As defensoras das cotas dizem que o machismo dentro da máquina partidária impede a ascensão das mulheres. Apostam também no conhecido refrão de que ``mulher vota em mulher": com uma maior oferta de candidatas, o Congresso brasileiro ganharia automaticamente um tom mais feminino.
Nada mais paternalista -para usar um termo que causa horror às feministas. Pressupõe-se que há uma luta entre desiguais, na qual a mulher desempenha o papel do mais fraco, precisando ser protegida.
O PT já adotou medida semelhante a essa: 30% dos cargos de direção do partido têm que ser ocupados por ``companheiras". O que se viu, muitas vezes, foi uma distribuição artificial do poder, em que lideranças frágeis são alçadas a postos estratégicos ou usa-se o artifício de uma líder do partido acumular vários cargos só para atingir a meta.
E se os partidos não conseguirem candidatas suficientes? Duvido que de uma imposição como essa surja por geração espontânea uma grande quantidade de mulheres realmente interessadas na vida pública.
Obrigados a encontrar 3 mulheres em cada 10 candidatos, o mais provável é que os partidos brasileiros -muitos deles simples ajuntamentos de carreiristas- lancem qualquer rabo-de-saia nas próximas eleições.
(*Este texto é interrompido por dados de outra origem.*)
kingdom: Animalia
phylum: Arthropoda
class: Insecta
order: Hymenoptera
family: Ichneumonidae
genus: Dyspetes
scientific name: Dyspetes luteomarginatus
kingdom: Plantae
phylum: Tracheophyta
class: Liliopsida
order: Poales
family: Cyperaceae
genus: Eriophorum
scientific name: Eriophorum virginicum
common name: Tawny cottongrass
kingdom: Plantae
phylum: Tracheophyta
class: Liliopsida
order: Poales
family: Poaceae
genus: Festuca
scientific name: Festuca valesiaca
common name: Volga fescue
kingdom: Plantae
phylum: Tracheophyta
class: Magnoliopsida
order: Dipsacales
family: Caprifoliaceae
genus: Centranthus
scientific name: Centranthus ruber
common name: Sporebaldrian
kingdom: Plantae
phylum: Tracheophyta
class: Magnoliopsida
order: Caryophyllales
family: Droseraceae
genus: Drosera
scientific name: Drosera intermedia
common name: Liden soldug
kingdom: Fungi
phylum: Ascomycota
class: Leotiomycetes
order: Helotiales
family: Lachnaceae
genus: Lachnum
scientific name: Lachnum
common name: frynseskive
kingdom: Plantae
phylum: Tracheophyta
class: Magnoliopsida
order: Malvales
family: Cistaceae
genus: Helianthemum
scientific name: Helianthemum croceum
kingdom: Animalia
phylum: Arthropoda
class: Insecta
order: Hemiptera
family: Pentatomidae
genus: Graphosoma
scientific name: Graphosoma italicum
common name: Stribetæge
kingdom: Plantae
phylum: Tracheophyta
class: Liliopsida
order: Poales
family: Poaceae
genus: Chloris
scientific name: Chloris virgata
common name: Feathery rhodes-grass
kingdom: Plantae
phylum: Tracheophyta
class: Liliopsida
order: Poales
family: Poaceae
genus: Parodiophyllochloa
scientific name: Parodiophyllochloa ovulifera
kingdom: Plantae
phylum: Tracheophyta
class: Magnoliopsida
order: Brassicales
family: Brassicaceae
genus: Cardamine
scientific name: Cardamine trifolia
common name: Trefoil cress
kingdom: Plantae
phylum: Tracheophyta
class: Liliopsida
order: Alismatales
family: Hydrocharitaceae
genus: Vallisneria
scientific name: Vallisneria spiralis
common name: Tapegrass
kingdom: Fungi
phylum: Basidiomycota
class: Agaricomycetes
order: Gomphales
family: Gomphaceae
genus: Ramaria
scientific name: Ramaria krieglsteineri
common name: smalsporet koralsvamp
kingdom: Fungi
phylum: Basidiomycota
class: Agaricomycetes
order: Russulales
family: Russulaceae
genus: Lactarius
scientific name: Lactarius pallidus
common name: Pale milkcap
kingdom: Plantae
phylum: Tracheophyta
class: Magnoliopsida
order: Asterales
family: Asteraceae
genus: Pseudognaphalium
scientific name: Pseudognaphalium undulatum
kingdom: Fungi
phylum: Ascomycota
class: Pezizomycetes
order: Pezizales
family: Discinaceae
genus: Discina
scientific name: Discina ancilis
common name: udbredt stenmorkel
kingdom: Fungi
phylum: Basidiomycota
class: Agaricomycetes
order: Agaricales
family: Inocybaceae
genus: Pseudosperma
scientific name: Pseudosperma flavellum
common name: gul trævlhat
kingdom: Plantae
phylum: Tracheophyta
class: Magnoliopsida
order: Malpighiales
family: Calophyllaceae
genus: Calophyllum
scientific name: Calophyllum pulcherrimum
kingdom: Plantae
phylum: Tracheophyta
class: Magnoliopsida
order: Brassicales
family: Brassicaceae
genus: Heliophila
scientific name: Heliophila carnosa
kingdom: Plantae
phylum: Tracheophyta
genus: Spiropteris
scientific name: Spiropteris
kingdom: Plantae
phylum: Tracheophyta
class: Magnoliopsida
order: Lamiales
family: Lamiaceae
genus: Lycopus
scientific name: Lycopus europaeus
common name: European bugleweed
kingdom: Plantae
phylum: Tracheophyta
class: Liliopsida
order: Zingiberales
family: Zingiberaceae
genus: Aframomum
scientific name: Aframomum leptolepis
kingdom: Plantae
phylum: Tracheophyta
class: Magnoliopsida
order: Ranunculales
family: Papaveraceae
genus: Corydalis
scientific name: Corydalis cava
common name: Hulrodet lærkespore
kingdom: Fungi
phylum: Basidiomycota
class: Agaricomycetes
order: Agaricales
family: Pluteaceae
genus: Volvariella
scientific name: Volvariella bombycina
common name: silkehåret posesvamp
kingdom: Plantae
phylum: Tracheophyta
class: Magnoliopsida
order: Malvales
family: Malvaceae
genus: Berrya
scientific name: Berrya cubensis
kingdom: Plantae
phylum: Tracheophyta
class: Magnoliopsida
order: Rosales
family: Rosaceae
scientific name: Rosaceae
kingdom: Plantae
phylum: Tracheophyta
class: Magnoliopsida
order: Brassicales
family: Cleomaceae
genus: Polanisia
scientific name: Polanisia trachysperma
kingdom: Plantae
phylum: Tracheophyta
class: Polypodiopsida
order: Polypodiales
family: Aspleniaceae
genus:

Dados de Marta Suplicy mostram que as cotas ``deram certo" na Argentina. O país adotou esse sistema em 1991. A participação feminina no parlamento passou de 5% para 13% em apenas dois anos (dado de 1993).
Para quem se contenta com quantidade e acredita que basta ser mulher para defender os interesses do ``gênero" (para usar agora um termo que está na moda), os números são animadores. Seria mais um plano a ser imitado do vizinho.
Que se trata de proteção, ninguém duvida. Os militantes justificam dizendo ser uma política legítima para compensar anos de preconceito. Parece uma questão de escolher o slogan que será levado para Pequim: ``discriminação positiva" ou ``não a qualquer forma de discriminação"?.